The aim of the study was to assess the correlation between circulating long non-coding RNA (lncRNA) OTTHUMT00000387022 (named Coromarker) expression and disease severity, inflammatory cytokine levels, and plaque vulnerability in patients with coronary artery disease (CAD). A total of 134 participants who received coronary angiography were enrolled and classified them as CAD patients (N=89) and controls (N=45). Blood samples were obtained from all subjects. Quantitative polymerase chain reaction was used to evaluate Coromarker expression.
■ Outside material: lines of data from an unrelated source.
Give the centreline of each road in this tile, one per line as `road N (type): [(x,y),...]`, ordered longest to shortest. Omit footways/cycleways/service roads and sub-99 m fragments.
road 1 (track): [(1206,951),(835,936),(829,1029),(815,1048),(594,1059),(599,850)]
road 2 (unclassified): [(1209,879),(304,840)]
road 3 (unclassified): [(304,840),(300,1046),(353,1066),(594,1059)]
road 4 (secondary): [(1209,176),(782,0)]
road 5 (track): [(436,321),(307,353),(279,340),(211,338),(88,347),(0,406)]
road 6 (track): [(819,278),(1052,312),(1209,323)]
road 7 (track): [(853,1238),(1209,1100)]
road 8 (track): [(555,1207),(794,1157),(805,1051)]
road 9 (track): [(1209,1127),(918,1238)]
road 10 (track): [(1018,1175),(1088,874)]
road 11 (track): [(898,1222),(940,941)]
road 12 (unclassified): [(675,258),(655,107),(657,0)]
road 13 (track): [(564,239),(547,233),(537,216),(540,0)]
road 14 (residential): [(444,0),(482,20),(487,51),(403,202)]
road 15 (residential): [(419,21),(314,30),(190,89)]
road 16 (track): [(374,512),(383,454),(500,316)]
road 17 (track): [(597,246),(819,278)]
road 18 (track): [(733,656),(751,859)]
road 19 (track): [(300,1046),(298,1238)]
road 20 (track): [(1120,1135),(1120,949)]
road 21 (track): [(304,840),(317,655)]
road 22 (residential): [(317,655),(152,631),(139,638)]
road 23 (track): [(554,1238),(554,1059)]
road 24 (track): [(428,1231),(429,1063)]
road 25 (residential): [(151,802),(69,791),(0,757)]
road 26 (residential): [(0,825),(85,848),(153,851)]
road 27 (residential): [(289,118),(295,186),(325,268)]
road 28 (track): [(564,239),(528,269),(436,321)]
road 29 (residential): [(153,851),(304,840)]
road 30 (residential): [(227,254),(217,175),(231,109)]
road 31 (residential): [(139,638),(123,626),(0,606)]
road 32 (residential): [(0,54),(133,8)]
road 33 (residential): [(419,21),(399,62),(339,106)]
The enzyme-linked immunosorbent test was used to measure inflammatory cytokines including high sensitivity C reactive protein (hsCRP), interleukin (IL)-1β (IL-1β), IL-6, NOD-like receptor protein 3 (NLRP3), and markers of coronary plaque stability including matrix metallopeptidase 9 (MMP-9) and soluble CD40 ligand (sCD40L). The severity of coronary stenosis was determined from the Gensini Score. LncRNA Coromarker expression was elevated to a greater extent in CAD patients than in control subjects before and after adjustments for age/gender (both p < 0.001); it was an independent predictor of CAD risk (area under curve: 0.824, 95% CI: 0.732-0.915). Additionally, Coromarker expression was significantly associated with Gensini Score (r=0.574, p < 0.001), hsCRP (r=0.221, p=0.015), IL-1β (r=0.351, p < 0.001), IL-6 (r=0.286, p < 0.01), and NLRP3 levels (r=0.312, p < 0.001). Coromarker expression was found to be linked with MMP-9 (r=0.260, p < 0.01) and sCD40L (r=0.441, p < 0.001). Circulating lncRNA Coromarker expression correlates with increased disease severity and inflammation as well as plaque vulnerability in patients with CAD.